In a Sept., 2015, Chronicle editorial Palmer, along with Governor Terry Branstad, State Senator Steve Sodders and State Rep. Dean Fisher were urged, “It’s time to get going on the future of the Iowa Juvenile Home / State Training School for Girls campus in Toledo.”

At that time a 2014 report Iowa would face a nurse shortage by2020 was the basis for a call for leaders to consider the 27-acre campus in Toledo for a nursing school to help ward off the shortage.

(Des Moines Register story:

www.desmoinesregister.com/story/life/living-well/2014/05/04/nurse-shortage-education-retention-iowa-salute/8584153/).

Now, on Thursday, Feb. 11, The Waterloo Courier has reported the shortage is already here – “the shortage cuts a wide swath across the nursing category, embracing acute and emergency care, home health, rehabilitation and other areas.

(Waterloo Courier story:

www.timesrepublican.com/page/content.detail/id/598336/Nursing-shortage-reaches-critical-stage-in-Iowa.html).

To repeat the reasons to consider the Toledo location:

Look what the IJH campus and Toledo and Tama area have to offer:

It currently is not in use, and as you are aware, there has been more than $20 million in infrastructure improvements made over the past few years.

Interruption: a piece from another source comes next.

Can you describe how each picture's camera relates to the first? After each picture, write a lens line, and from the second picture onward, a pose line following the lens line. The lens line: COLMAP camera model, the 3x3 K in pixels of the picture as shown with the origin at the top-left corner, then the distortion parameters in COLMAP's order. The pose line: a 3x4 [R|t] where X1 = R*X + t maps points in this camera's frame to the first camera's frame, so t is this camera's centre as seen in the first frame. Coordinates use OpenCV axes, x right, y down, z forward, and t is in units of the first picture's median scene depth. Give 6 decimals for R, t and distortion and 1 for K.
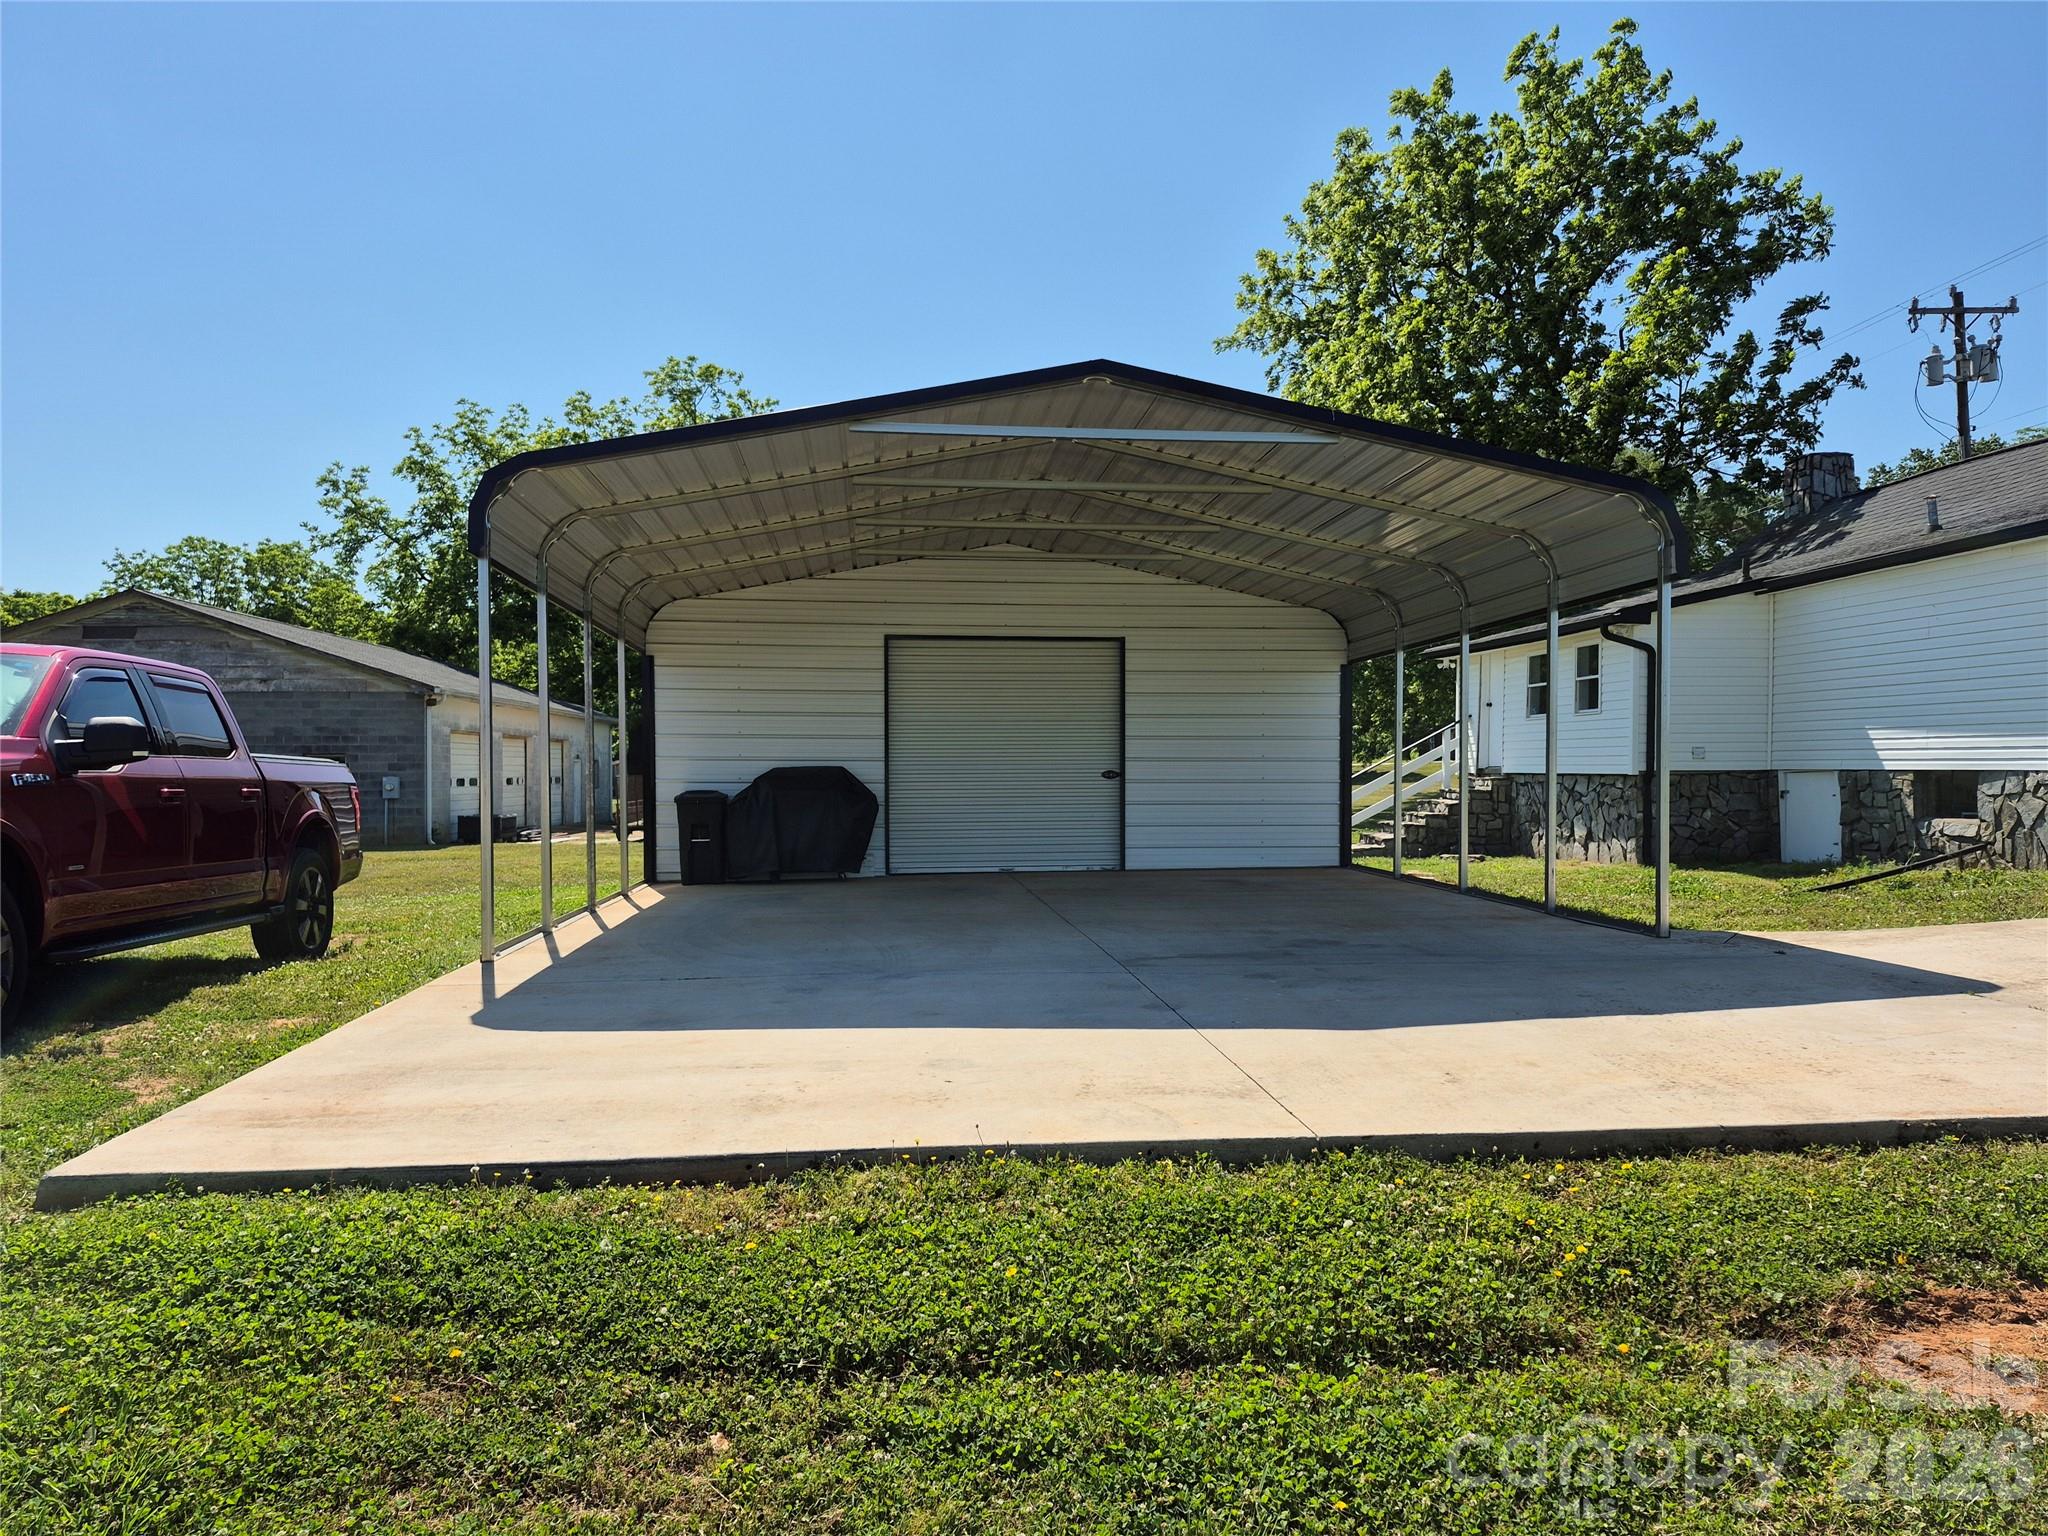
lens RADIAL K [[1392.8, 0, 979.2], [0, 1392.8, 783.6], [0, 0, 1]] dist [0.134666, -0.099301]
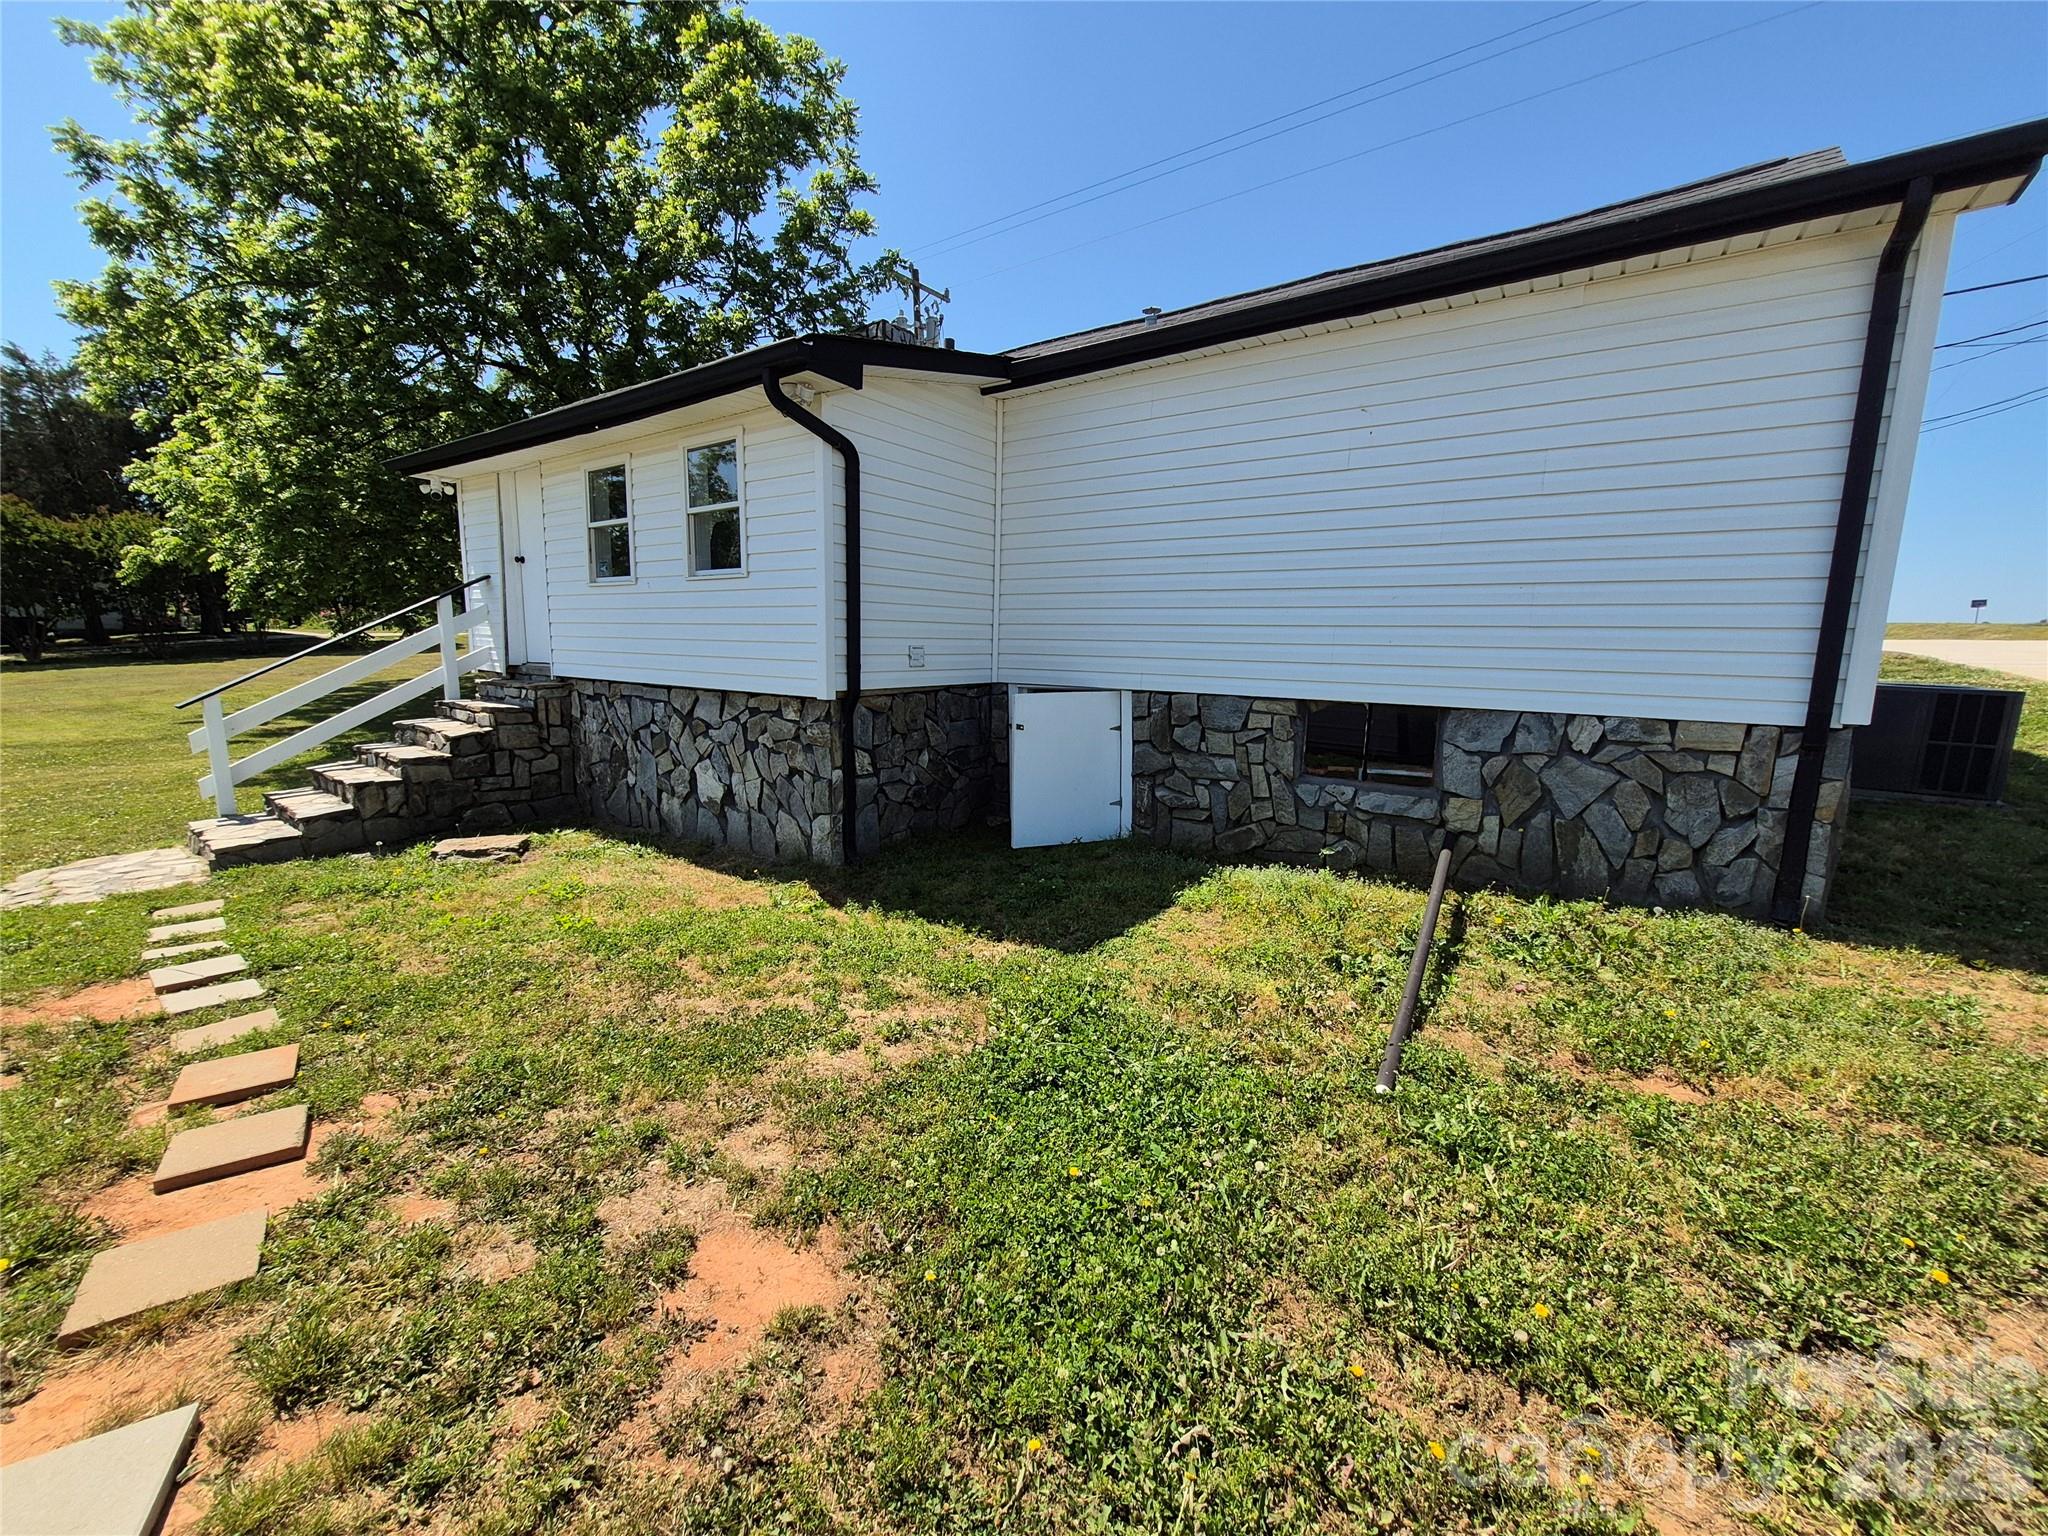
lens RADIAL K [[764.1, 0, 1033.4], [0, 764.1, 746.6], [0, 0, 1]] dist [-0.010638, -0.000107]
pose [[0.607473, -0.095462, 0.788583, 0.280181], [-0.009627, 0.991795, 0.127478, -0.024701], [-0.794282, -0.085031, 0.601569, 0.761527]]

It affords dormitory, educational and recreational space in a truly central location which can serve all of Iowa: Toledo is about a one-hour drive from Des Moines, Cedar Rapids, Iowa City, Waterloo-Cedar Falls and Ames. Also close by are hospitals in Vinton, Marengo, Newton, Grundy Center, Marshalltown, Grinnell and Eldora.

The Toledo-Tama area currently is served by four clinics- MercyCare-Tama; Deer Creek Health Center (Grinnell Regional Hospital); Central Iowa Healthcare Clinic; plans to build a new $2 million McFarland Clinic in Toledo announced; and Meskwaki Health Services on the Settlement.

The new $45 million Phase I of Central Iowa Healthcare has been completed just 20 minutes away on the U.S. 30 Expressway.

The Iowa Veterans Home is similarly right down the road in Marshalltown – the model for state-care for veterans in the U.S.

There are, of course, a number of long-term care facilities in Tama County (five) and many more in surrounding counties as well as across Iowa.

Would not many of these existing medical care locations welcome nurses in-training who could be easily accessed from their central school in Toledo?

In addition, the Pheasant Ridge Care Facility (former Tama County Care Facility built in 1979) is soon to be vacant and could prove to be of additional use as an education-training facility.

The Iowa Juvenile Home / State Training School for Girls campus could well put Iowa in the forefront of addressing the critical need for nurses in the future.